At the light-heartness of it all, it is just a belated extension of my former Polaroid SX70 affect-ion. Which, at its core, is the answer to the question, “How much fun can one have making pictures?” Although, to be clear, it’s not as though I do not receive satisfaction / pleasure from the act of making “regular” pictures. Rather, making instant prints seems to be so much less “serious” of an endeavor. However, that written, I have discovered that making pictures for Instax print making can be, indeed, a very rigorous and demanding undertaking.
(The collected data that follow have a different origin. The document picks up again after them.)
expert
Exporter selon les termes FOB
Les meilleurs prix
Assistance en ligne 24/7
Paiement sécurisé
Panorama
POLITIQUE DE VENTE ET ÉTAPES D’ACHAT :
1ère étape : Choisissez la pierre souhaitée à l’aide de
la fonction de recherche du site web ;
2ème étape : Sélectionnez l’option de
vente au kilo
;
For instance….I have learned that not every picture making possibility is well-suited for presentation on an Instax print. Contrary to what one might think, re: the small size of an Instax print might be better suited to pictures with simpler subject matter. Not so to my eye and sensibilities.

Through trial and error, I have come to the conclusion that the more complex and detailed the subject matter the more one is drawn into the picture, both physically-bend at the waist-and visual curiosity wise. A form of engagement that is quite different from “normal” print viewing (idiotic pixel-peepers excepted) - an engagement that some might find annoying and that others might feel is rather intriguing.

FYI, all of this fascination springs from the fact that I have always believed in the idea that “small is beautiful” - a principle espoused by Leopold Kohr (1909–1994) advancing small, appropriate technologies, policies, and polities as a superior alternative to the mainstream ethos of "bigger is better".

Consequently, to my eye and sensibilities, I look at / consider Instax prints as precious, little gems. Much like traditional, small religious icons. Apparently, I don’t need no stinkin’ 24x36” prints.